Today I discovered yet another reason why I prefer running Linux servers instead of Windows servers…
Hardware Failures
I noticed over the course of the past week, the Decatur server seemed to have been rebooting for no reason at least once and sometimes twice a day. My first thought was the power supply.
I changed out the power supply with a new one – and the server rebooted again for no reason.
Next I checked the memory using the memtest86+ Linux utility. The server has 2 pieces of GSkill 2 GB DDR2-800 memory and the motherboard has two banks. I ran the test and it got to about 2% (took about five minutes) and the server rebooted again!
So I thought it was possibly the memory. I took out one of the memory modules, ran memtest86+ again, and the test fully completed an hour later.
The server was shut down again and the other memory was added back to bank 2. I re-ran the test – just thinking maybe it was a fluke of chance the server rebooted during the process, and again – about 2% it restarted again.
This time I took the memory out of bank 1 – the one that previously tested just fine. So only the previously untested memory was in bank 2. Turned the server on – and it wouldn't even post.
Oh boy I thought – I've got some bad memory. So I turned the server off and put the memory in bank 2 into bank 1 – this time figuring I would check the memory controller on the motherboard. Turned the server on – and again, wouldn't even post.
I put the original tested memory back into bank 1 and took the other memory out of bank 1 and put it off to the side. This previously worked – and again, the server wouldn't post yet again.
Luckily a few months back, I upgraded our home computer and had a full motherboard/processor/memory combo in storage. I took it out, got it all setup, hooked in the server's hard drive and CD-ROM and poof.. off and running. Before I booted onto the server hard drive, I booted off the CD and did a full image of the server hard drive – just in case the new motherboard/processor/memory combo caused problems.
Rebooted after making the image – and viola! The Linux server kicked right off – and needing no additional drivers or loading anything! I did have to go in and change the MAC address for the network card – otherwise it was showing up as eth1 with no configuration. Easily done – I just opened up the /etc/udev/rules.d/70-persistent-net.rules and removed the line for the old network card – then changed the "eth1" to "eth0" on the end of the new card.
Much easier than a Windows server where you would have possibly had re-activation, new drivers to download and configure, and who knows what other potential problems.
The Decatur server's motherboard is only about 1.5 years old – I am appalled that the memory controller has gone bad.
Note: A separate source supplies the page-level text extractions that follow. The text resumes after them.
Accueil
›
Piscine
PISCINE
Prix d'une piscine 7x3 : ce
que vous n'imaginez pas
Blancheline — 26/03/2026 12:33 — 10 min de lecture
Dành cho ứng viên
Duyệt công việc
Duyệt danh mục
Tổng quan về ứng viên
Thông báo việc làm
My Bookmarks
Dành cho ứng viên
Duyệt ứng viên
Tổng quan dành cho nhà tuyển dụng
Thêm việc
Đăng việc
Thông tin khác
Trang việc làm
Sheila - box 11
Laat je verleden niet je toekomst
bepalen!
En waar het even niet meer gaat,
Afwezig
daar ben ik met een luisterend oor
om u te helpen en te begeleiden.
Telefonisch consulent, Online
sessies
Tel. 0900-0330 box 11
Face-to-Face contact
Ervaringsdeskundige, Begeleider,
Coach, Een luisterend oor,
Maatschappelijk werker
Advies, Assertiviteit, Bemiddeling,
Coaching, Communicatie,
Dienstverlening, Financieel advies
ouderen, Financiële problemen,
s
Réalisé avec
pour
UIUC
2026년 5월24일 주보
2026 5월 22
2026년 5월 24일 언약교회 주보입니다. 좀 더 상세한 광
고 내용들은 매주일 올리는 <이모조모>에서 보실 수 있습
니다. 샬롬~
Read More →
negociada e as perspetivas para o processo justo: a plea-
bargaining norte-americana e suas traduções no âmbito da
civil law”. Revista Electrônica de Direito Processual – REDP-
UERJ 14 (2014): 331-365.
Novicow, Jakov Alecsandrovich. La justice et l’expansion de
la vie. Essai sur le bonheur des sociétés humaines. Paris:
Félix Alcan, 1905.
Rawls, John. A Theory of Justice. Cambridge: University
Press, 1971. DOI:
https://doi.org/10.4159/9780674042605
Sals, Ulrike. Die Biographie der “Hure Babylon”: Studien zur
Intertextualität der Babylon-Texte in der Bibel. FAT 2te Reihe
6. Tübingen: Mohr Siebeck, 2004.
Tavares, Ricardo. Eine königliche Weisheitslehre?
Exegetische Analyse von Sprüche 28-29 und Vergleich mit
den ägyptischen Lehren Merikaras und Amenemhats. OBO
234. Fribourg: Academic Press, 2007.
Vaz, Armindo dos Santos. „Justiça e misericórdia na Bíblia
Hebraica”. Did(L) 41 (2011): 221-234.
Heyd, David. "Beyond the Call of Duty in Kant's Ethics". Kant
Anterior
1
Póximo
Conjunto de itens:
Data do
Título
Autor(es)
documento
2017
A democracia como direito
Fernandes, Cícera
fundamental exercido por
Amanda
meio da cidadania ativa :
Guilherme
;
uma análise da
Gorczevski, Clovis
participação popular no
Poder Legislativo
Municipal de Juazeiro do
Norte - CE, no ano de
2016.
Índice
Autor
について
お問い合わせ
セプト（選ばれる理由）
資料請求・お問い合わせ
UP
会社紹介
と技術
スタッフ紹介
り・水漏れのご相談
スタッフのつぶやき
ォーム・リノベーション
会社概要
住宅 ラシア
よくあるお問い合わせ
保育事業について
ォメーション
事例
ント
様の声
I did notice there was one capacitor that was raised and looked like it was just beginning to leak – so I wonder if it is the culprit. The original board was an ECS AMD69GM-M2. I just ordered a new JetWay JM26GT4-LF motherboard today. I got it for a steal of $35 including shipping. Otherwise, I was contemplating leaving the system as-is with the AMD XP3200+ 64-bit processor and 1 GB of memory. The other processor/memory was an ADM 64 X2 2.2 GHz and 4 GB of memory.